-- Text for analysis follows --
Robert Haas <robertmhaas@gmail.com> writes:
> There are a lot of things that are understandably forbidden in a
> read-only transaction, but one would not expect SELECT to be among
> them. And yet, one can get the system to complain about precisely
> that:
> ... This seems to be the result of this code in ExecCheckXactReadOnly:
> if ((rte->requiredPerms & (~ACL_SELECT)) == 0)
> continue;
> ...
> PreventCommandIfReadOnly(CreateCommandTag((Node *) plannedstmt));
> There's nothing obviously stupid about that, but the results in this
> case don't make much sense.
What's going on here is that we're checking the SELECT that is added
by the rule, and per TFM that executes before the UPDATE, so you get
this error first rather than one complaining about UPDATE (which you
would get later if this one hadn't interfered).
-- Text for analysis concluded --
-- Record excerpts follows --
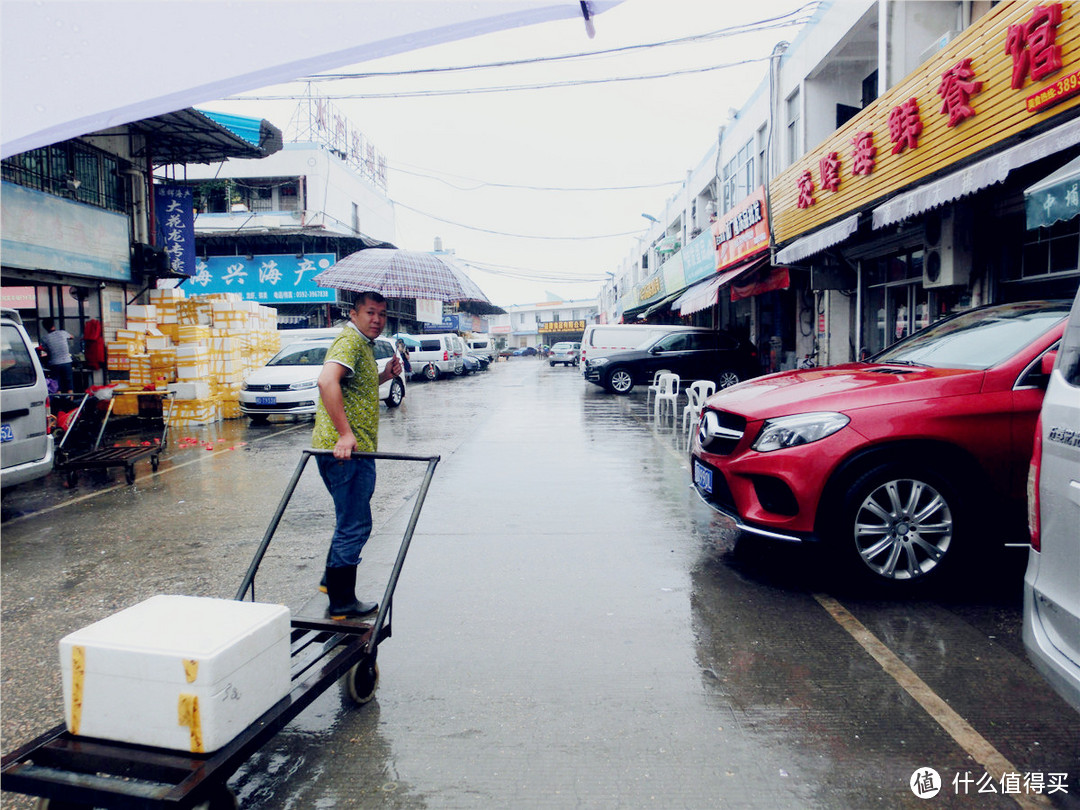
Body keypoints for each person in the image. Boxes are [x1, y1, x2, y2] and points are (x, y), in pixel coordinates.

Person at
-- Record excerpts concluded --
-- Record excerpts follows --
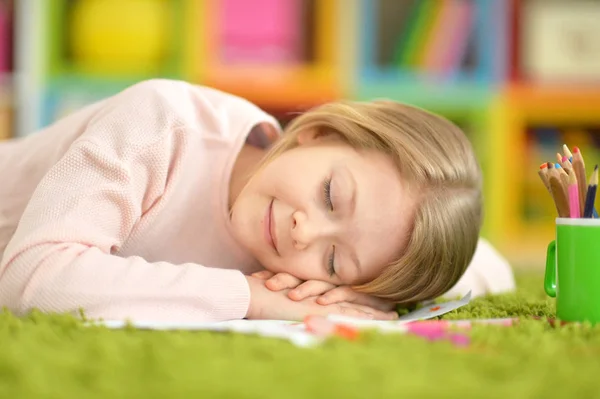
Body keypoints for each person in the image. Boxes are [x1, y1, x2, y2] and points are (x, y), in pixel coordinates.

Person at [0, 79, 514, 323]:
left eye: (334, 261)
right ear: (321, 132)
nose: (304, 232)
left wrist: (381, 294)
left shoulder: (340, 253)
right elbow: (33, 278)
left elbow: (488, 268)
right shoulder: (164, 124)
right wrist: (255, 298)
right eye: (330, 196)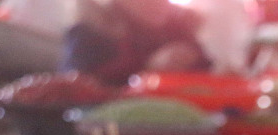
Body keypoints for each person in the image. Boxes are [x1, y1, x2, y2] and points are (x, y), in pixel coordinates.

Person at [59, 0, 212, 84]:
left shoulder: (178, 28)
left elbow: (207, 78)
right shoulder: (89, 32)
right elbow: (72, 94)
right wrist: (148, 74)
-- Record excerpts concluded --
-- Record excerpts follows --
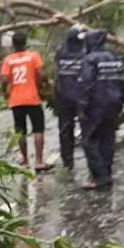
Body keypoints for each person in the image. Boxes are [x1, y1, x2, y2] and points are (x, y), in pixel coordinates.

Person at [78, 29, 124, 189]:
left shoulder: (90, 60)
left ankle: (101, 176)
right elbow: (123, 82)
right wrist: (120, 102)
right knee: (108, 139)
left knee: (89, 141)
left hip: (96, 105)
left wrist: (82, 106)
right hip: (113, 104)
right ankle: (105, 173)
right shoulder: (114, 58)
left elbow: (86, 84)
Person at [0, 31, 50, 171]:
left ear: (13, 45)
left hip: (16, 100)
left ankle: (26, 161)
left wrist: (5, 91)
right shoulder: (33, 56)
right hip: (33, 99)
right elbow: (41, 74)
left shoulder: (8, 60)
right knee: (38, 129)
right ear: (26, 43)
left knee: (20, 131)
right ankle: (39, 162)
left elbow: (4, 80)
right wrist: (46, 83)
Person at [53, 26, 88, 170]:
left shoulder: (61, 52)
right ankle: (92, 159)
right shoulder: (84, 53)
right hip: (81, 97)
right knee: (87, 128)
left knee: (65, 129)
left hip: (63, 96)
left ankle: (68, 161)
-- Record excerpts concluded --
§ What you will do: Carry on the mailing-list reply about SELECT failing in a read-only transaction, starting after its last sentence. The entries are separate material with no connection to the text.

§ Expected output:
It's visible at this level that this PlannedStmt isn't the main query
(because it has canSetTag = 0), but that does not help much because
we have no very convenient way to find the main querytree. Anyway
you can construct related scenarios where the tag for the current
PlannedStmt probably *is* the thing to use, so I'm disinclined to
try to fix it by locating the main querytree to use the tag for that.
I think a more realistic way to fix it is to adjust rule expansion so that
the RTE generated for rules_src in the added query is marked with only the
privileges required for that query --- I imagine right now, we're just
copying the requiredPerms verbatim from the original query. There's
certainly no other obvious reason why an RTE in a SELECT (VALUES)
querytree would have the ACL_UPDATE bit set, as this one does.